#### DATA SUPPLIED ####

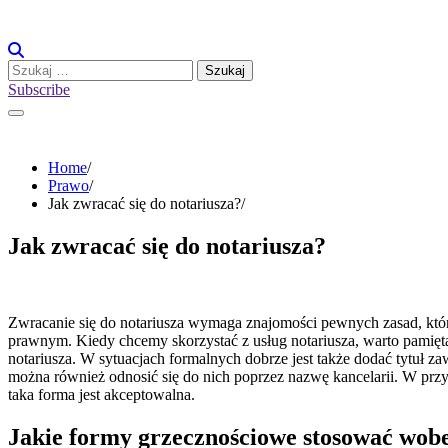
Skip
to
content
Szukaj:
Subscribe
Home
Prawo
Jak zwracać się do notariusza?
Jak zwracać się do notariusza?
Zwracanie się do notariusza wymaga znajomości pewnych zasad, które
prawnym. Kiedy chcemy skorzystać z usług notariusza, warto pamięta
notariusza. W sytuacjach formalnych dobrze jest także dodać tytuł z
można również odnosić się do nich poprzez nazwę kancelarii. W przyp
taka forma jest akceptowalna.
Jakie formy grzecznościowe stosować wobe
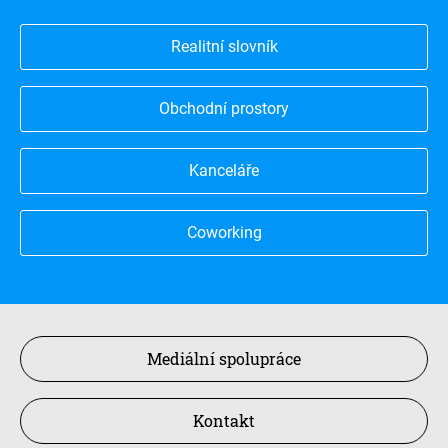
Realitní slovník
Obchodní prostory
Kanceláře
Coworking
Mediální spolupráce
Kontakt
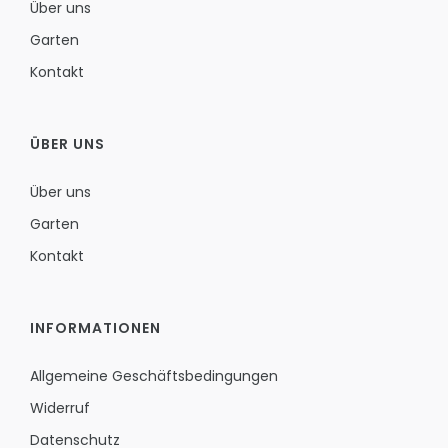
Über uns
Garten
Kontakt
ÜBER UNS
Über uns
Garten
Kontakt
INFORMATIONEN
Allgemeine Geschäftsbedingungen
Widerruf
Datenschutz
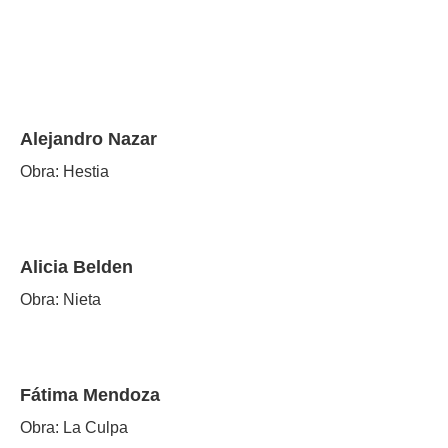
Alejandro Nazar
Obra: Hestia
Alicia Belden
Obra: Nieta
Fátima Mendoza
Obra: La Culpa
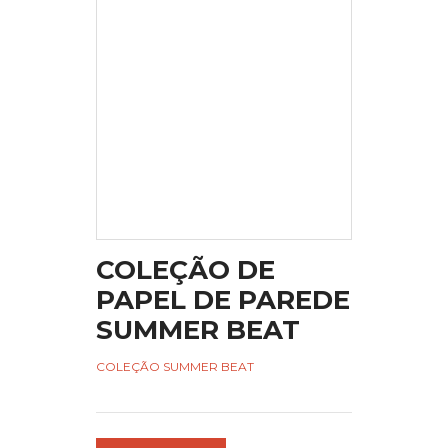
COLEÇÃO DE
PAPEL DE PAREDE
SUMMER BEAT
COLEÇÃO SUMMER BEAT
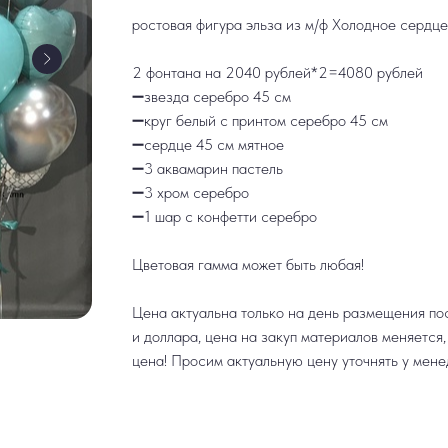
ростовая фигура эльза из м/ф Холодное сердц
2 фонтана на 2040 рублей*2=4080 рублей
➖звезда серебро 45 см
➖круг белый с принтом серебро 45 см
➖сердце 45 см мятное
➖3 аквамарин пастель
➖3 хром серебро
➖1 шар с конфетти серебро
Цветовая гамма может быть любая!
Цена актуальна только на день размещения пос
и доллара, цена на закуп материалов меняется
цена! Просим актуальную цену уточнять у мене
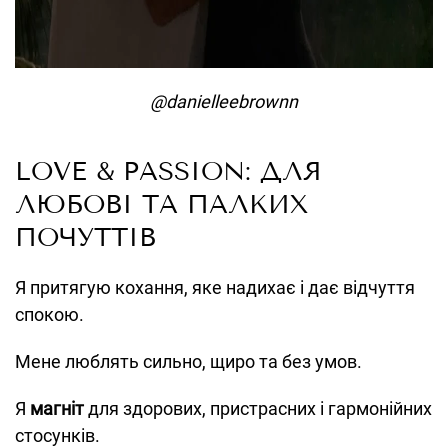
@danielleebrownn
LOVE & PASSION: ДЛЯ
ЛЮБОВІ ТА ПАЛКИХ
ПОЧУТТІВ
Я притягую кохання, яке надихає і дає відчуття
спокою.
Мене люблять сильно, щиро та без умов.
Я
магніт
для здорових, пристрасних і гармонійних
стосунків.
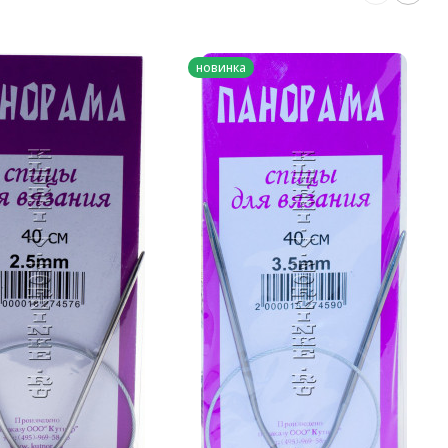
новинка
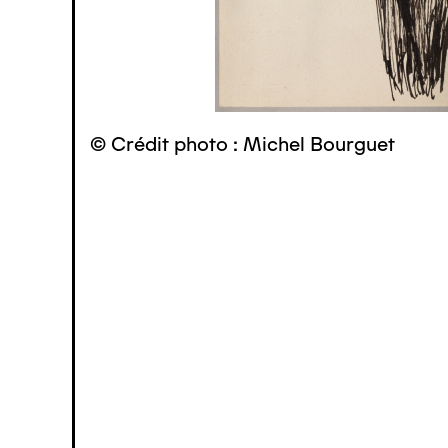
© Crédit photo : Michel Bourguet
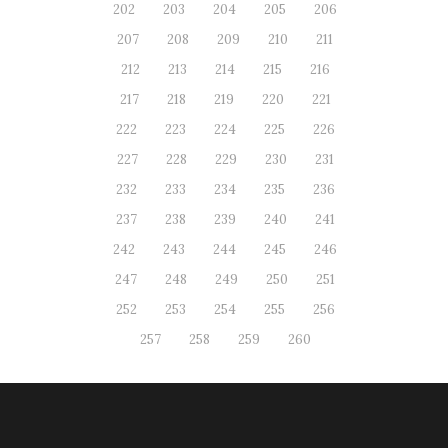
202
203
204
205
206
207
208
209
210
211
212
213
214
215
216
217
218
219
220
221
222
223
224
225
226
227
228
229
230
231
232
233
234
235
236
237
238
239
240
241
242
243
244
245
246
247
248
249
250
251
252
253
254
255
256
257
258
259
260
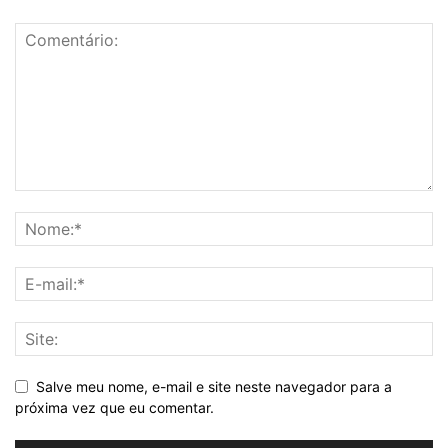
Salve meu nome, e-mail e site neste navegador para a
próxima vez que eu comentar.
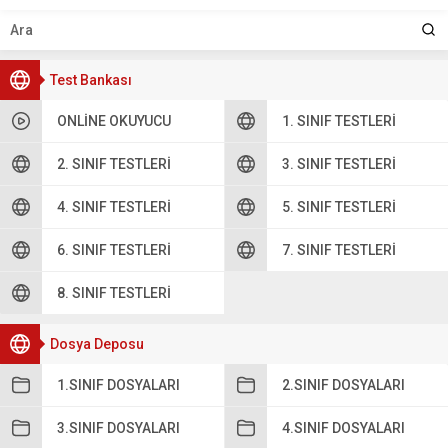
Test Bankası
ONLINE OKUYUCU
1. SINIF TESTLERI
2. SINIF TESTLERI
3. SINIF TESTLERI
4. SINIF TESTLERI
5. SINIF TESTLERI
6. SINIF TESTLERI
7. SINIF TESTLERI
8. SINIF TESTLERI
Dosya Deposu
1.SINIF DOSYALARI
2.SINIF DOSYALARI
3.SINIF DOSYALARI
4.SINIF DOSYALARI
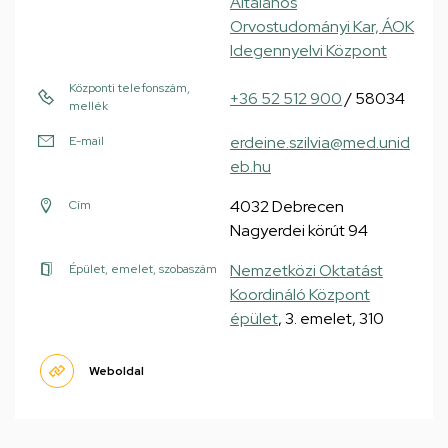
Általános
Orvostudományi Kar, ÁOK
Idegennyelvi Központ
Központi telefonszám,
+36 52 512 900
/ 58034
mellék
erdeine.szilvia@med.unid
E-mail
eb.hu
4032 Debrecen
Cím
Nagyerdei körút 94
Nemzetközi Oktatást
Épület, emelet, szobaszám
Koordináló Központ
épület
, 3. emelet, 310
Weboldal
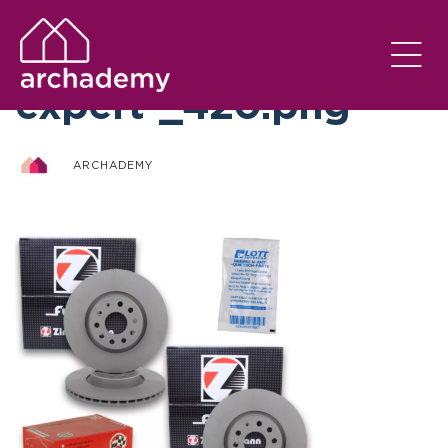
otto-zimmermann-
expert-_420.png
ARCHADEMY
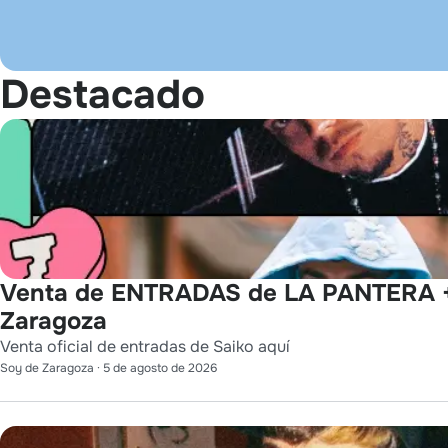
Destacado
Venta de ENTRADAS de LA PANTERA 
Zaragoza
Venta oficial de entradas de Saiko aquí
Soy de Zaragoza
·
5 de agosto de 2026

####

**DIRECTIONS**
Keep the pictures out of your answer, which should be the lines from the one with "Nagyerdei körút 94" through the final line of the data, copied exactly.

**SOLUTION TO THE PROBLEM**
Nagyerdei körút 94
Nemzetközi Oktatást
Épület, emelet, szobaszám
Koordináló Központ
épület
, 3. emelet, 310
Weboldal
otto-zimmermann-
expert-_420.png
ARCHADEMY
Destacado
Venta de ENTRADAS de LA PANTERA 
Zaragoza
Venta oficial de entradas de Saiko aquí
Soy de Zaragoza
·
5 de agosto de 2026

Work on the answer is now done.